We both jump and take a few steps back as the beautiful boy drops his hands.

The girl striding purposefully toward us could be his twin. Tall and slender, she has the same pale olive skin and glittering green eyes. She puts a hand on his arm.

“Everyone’s been looking for you,” she says to him, completely ignoring me. “You have to see Saalima’s
new cell phone. I’m going to ask Daddy to buy me one.” She flicks back a strand of glossy black hair, adjusts her
dupatta
, which is already draped perfectly around her neck, the ends fluttering down her back, and she eyes him impatiently.
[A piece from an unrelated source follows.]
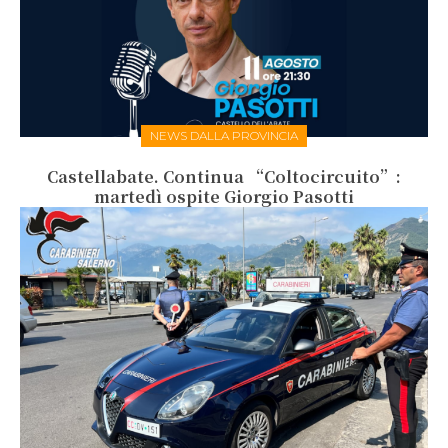
NEWS DALLA PROVINCIA
Castellabate. Continua “Coltocircuito”:
martedì ospite Giorgio Pasotti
She still hasn’t acknowledged my presence.

“Didn’t your father just buy you a new phone last spring?” He chuckles.

“That was months ago,” she pouts. “Come on, you have to see it.” She pulls at his arm.

By this time, I’ve decided I must have become invisible, so I’m startled when he turns back to me.

“I must go,” he says, “but it was a pleasure. Try to stay on your feet now.” He beams one last heart-stopping smile, but it’s the girl who takes my breath away. She shoots me a look of pure hatred before she escorts him away.

By now, the other embassy kids are out of the van, and Vince and Michelle are trying to get Mandy to remember the name of her teacher.

“It’s O’Grady,” I say distractedly, still watching the departure of the god-creature and Angry Girl.

“Oh, Mandy, you’re so lucky,” gushes Michelle. “She’s, like, the nicest teacher in the whole universe. And I know exactly where her room is. Do you want Vince and me to take you, sweetie?”